McEncroe further explained that Shebah is a safer ridesharing option that meets the “needs of people who’ve essentially been overlooked and taken for granted.”

She mentioned how the company’s strengths are in servicing school children and the aged care sector – areas it argues will make the business sustainable into the future.

“The more we look to cities of the future, people don’t want to be driving their cars around and they want to be able to access a safe car,” she said.

 

How Shebah came to be

“It came to me in a dream,” McEncroe said.

She had initially called the service ‘Mum’s Taxi’ but her friends weren’t too keen on it. “My friends in marketing just said that is the worst name ever – you have to get rid of it,” McEncroe explained. Her friends added that it would be hard to get teenagers into the cars with a name like that.

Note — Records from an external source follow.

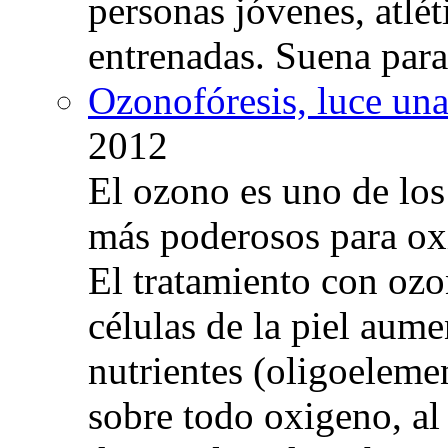
personas jóvenes, atlé
entrenadas. Suena para
Ozonofóresis, luce una
2012
El ozono es uno de los
más poderosos para oxig
El tratamiento con ozo
células de la piel aum
nutrientes (oligoelemen
sobre todo oxigeno, al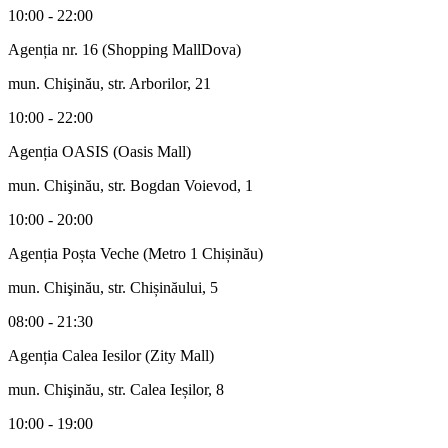
10:00 - 22:00
Agenția nr. 16 (Shopping MallDova)
mun. Chişinău, str. Arborilor, 21
10:00 - 22:00
Agenția OASIS (Oasis Mall)
mun. Chişinău, str. Bogdan Voievod, 1
10:00 - 20:00
Agenția Poșta Veche (Metro 1 Chișinău)
mun. Chişinău, str. Chișinăului, 5
08:00 - 21:30
Agenția Calea Iesilor (Zity Mall)
mun. Chişinău, str. Calea Ieșilor, 8
10:00 - 19:00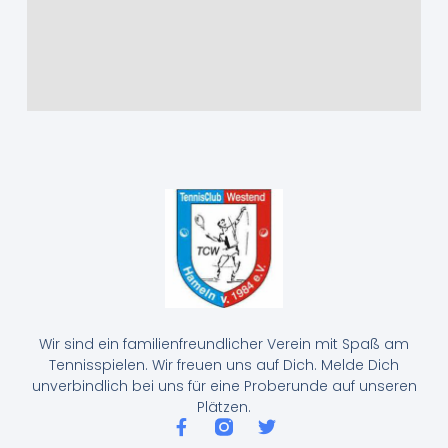
Wir sind ein familienfreundlicher Verein mit Spaß am
Tennisspielen. Wir freuen uns auf Dich. Melde Dich
unverbindlich bei uns für eine Proberunde auf unseren
Plätzen.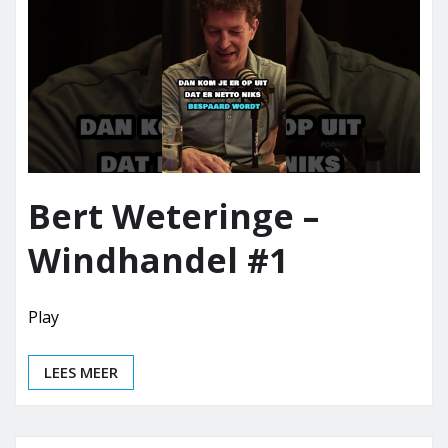
Bert Weteringe –
Windhandel #1
Play
LEES MEER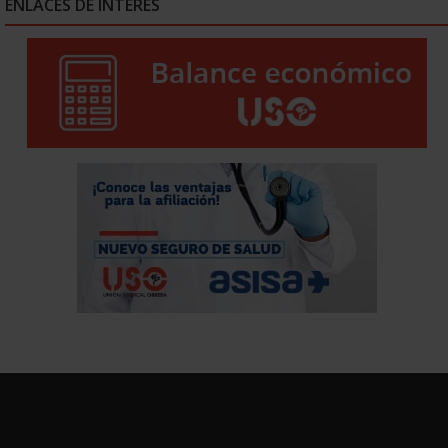
ENLACES DE INTERÉS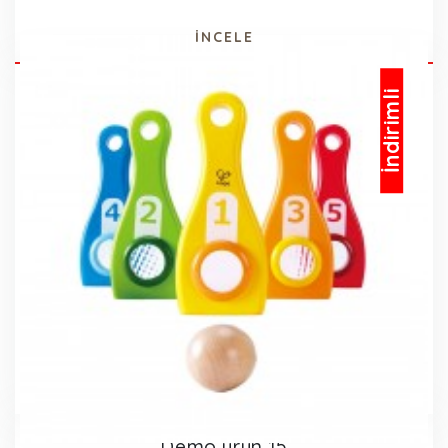
İNCELE
İndirimli
Demo ürün 15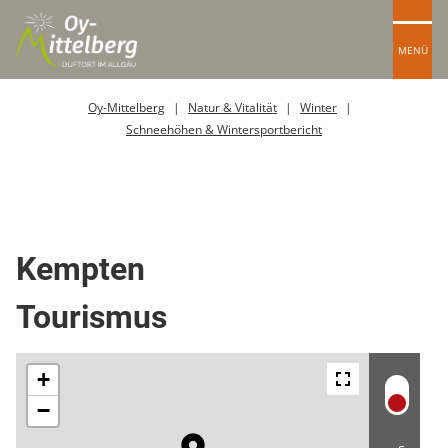
MENÜ
Oy-Mittelberg
Natur & Vitalität
Winter
Schneehöhen & Wintersportbericht
Top Ort
Ort / Gemeinde
Kempten
Tourismus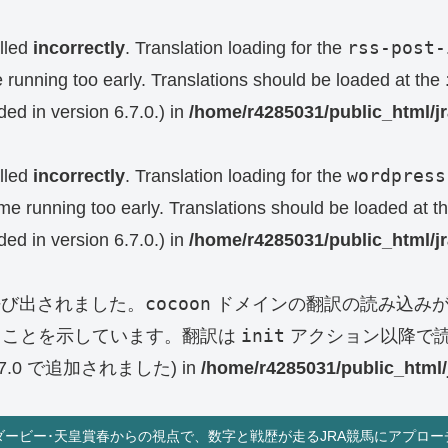
rss-post-
lled
incorrectly
. Translation loading for the
e running too early. Translations should be loaded at the
ed in version 6.7.0.) in
/home/r4285031/public_html/j
wordpress
lled
incorrectly
. Translation loading for the
eme running too early. Translations should be loaded at t
ed in version 6.7.0.) in
/home/r4285031/public_html/j
cocoon
呼び出されました。
ドメインの翻訳の読み込みが
init
ることを示しています。翻訳は
アクション以降で読
0 で追加されました) in
/home/r4285031/public_html/
ダービー･天皇賞春からの視点で、数字と戦歴が走るJRA競馬にアプロー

The name Shebah is based on the Queen of Sheba, a wealthy woman mentioned in the Bible who questioned King Solomon She was someone McEnroe had studied while she doing Theology at university.

“She challenged the wisdom of King Solomon,” McEncroe explained. “She was the original disruptor. I just think of her as pretty rockin’ and I love the way she’s depicted in lots of early art forms.”

The name may have initially come from a dream but that’s not the only iteration of the Queen of Sheba that McEnroe derived the name from.

McEncroe also takes the name from the expression, “Who do you think you are, The Queen of Sheba”? To that, McEnroe said, “Yeah, I do.”

In the future, Shebah has plans to launch a business option and to expand into other countries. It currently has a licence to operate in New Zealand, McEnroe confirmed.

It’s also looking forward to its series A funding round in 2020.